Thura Al-Windawi, |
My Life in Wartime Iraq
If you have wondered what it was like when Baghdad was being bombed in 2003, read Thura Al-Windawi's diary, translated for publication by Robin Bray. Thura, who was 19 when the war in Iraq broke out, provides a first-hand account into what it was like.
Thura was going to college, preparing to be a pharmacist, at the time. Her family, including two younger sisters, had lived in England while her father worked on his doctorate, and she learned English there. Their middle-class family had a car and air conditioning for their house; their life was good under Saddam Hussein's rule, although they did not support him.

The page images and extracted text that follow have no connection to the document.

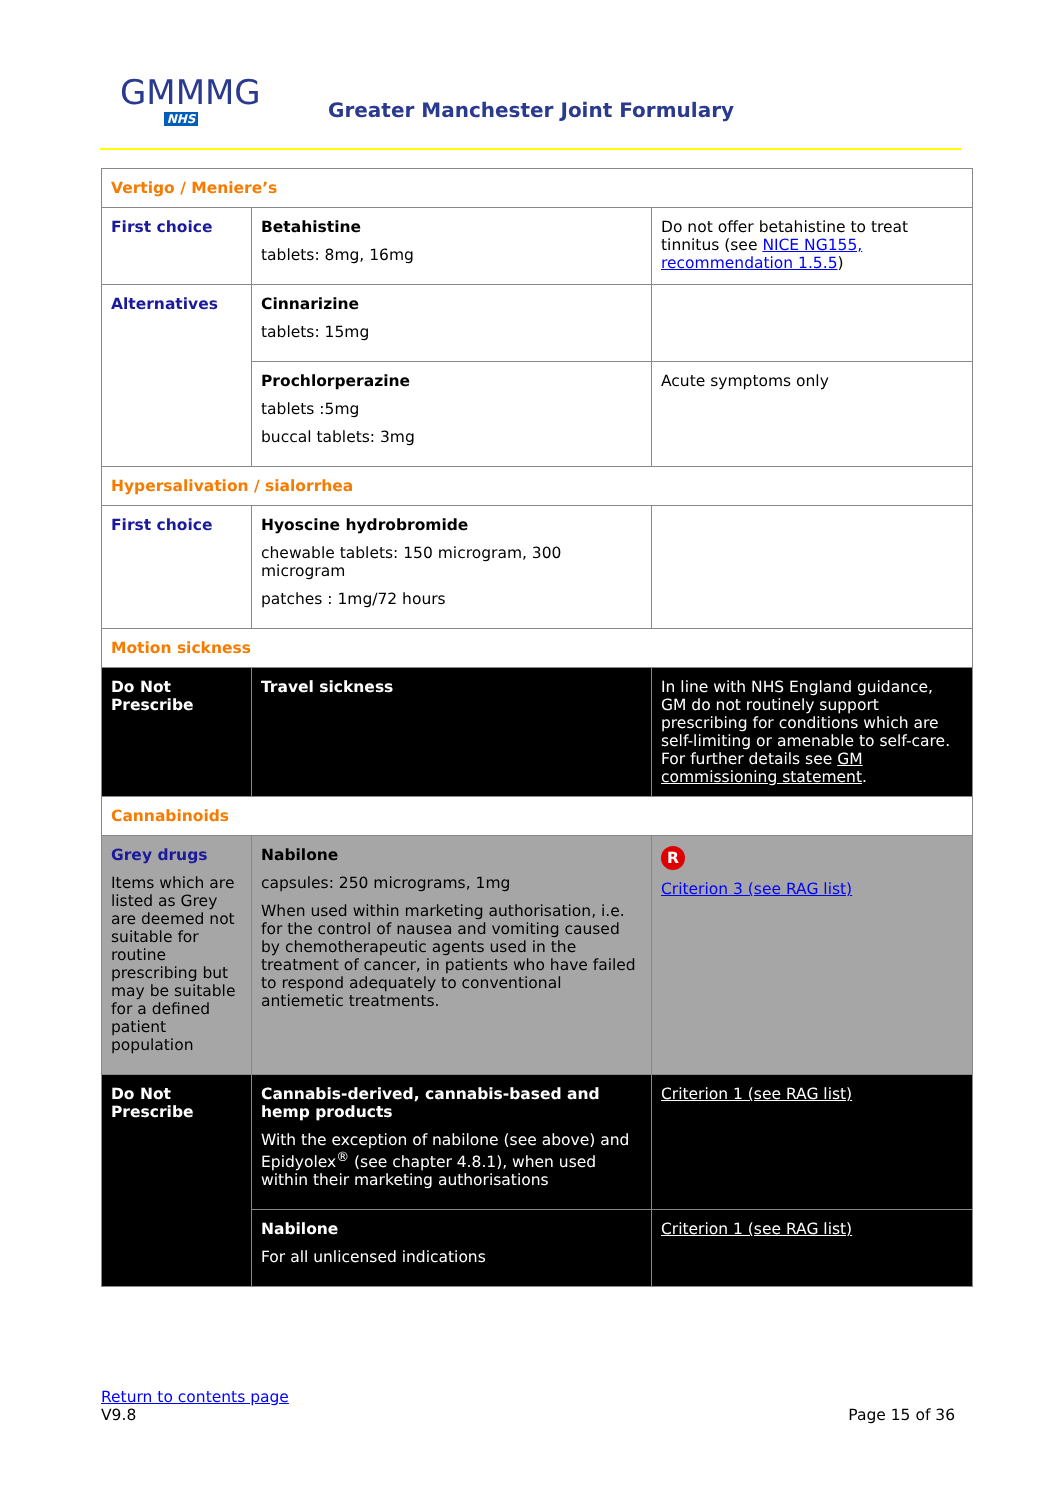GMMMG
NHS
Greater Manchester Joint Formulary
| Vertigo / Meniere’s | | |
| First choice | Betahistine tablets: 8mg, 16mg | Do not offer betahistine to treat tinnitus (see NICE NG155, recommendation 1.5.5 ) |
| Alternatives | Cinnarizine tablets: 15mg | |
| | Prochlorperazine tablets :5mg buccal tablets: 3mg | Acute symptoms only |
| Hypersalivation / sialorrhea | | |
| First choice | Hyoscine hydrobromide chewable tablets: 150 microgram, 300 microgram patches : 1mg/72 hours | |
| Motion sickness | | |
| Do Not Prescribe | Travel sickness | In line with NHS England guidance, GM do not routinely support prescribing for conditions which are self-limiting or amenable to self-care. For further details see GM commissioning statement . |
| Cannabinoids | | |
| Grey drugs Items which are listed as Grey are deemed not suitable for routine prescribing but may be suitable for a defined patient population | Nabilone capsules: 250 micrograms, 1mg When used within marketing authorisation, i.e. for the control of nausea and vomiting caused by chemotherapeutic agents used in the treatment of cancer, in patients who have failed to respond adequately to conventional antiemetic treatments. | R Criterion 3 (see RAG list) |
| Do Not Prescribe | Cannabis-derived, cannabis-based and hemp products With the exception of nabilone (see above) and Epidyolex<sup>®</sup> (see chapter 4.8.1), when used within their marketing authorisations | Criterion 1 (see RAG list) |
| | Nabilone For all unlicensed indications | Criterion 1 (see RAG list) |
Return to contents page
V9.8
Page 15 of 36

When the war broke out in March 2003, the family decided to stay in Baghdad. Many bombs and missiles exploded or landed near their house and neighborhood, which was near one of Saddam's palaces. Thura and her parents tried to keep the younger daughters calm and safe, gathering in safe rooms away from the threat of shattering glass. They stocked up on food and other necessities, including insulin and needles for one of Thura's sisters. (The insulin had to be kept in a neighbor's house that had a refrigerator with a stronger power source than their generator.) Eventually, they joined their relatives in a village outside of Baghdad before the Americans took over the city.
While in the village, Thura learned what Iraq's old ways were like. She learned that women had to do a lot of the work and had to wear headscarves. She also learned that women were not allowed to be involved in decision-making. This turned out to be an introduction to Iraqi life after Saddam's fall or at least what some want life to be like in Iraq.

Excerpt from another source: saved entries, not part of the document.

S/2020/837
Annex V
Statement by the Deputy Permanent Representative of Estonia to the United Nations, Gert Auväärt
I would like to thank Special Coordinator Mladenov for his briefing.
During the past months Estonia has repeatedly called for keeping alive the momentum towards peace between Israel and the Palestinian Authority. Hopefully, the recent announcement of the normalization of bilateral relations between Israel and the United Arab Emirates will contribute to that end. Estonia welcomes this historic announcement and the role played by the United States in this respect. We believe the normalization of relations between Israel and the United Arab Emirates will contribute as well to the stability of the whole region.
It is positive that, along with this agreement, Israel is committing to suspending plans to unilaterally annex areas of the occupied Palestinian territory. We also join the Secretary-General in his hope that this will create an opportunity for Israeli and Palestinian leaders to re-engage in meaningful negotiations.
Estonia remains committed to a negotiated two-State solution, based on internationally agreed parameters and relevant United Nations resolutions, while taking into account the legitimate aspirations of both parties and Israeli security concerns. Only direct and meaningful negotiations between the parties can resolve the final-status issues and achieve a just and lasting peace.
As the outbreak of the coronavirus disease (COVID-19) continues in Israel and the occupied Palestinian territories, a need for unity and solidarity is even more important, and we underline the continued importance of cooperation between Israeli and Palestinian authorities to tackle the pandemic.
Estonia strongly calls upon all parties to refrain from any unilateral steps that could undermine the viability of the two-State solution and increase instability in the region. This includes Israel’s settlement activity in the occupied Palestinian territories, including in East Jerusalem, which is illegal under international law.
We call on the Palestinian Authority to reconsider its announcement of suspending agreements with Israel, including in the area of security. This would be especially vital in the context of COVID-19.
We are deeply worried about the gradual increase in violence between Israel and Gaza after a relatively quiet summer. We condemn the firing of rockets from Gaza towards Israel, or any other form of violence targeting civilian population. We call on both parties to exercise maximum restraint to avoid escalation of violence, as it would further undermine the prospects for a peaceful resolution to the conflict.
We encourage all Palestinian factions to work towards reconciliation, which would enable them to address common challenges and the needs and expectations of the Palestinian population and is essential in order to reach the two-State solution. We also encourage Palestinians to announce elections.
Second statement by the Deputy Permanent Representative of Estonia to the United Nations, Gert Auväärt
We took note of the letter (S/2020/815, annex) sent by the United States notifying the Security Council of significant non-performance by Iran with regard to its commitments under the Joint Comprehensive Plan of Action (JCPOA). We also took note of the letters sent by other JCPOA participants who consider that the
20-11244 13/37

Thura and her family finally returned to Baghdad and found their home pretty much intact, although life was more chaotic. Still, there was hardly any water, food, electricity or law and order. Thura tells in her diary how Iraqi society began to change; Thura and her sisters were not too happy with some of the changes.
As you read the diary you will discover that life had not returned to normal when she closes it. One can watch the news and see that things have not returned to normal yet. There is still much violence and chaos going on there. Fortunately for Thura, she got an opportunity to leave Iraq and study in the United States. The University of Pennsylvania helps her with her education.
The diary is very well written and is very descriptive of what went on around her and and her family. Her thoughts and feelings are well expressed, providing an inside look from a civilian's point of view at what it was like to be in Baghdad during the Iraq War and afterwards.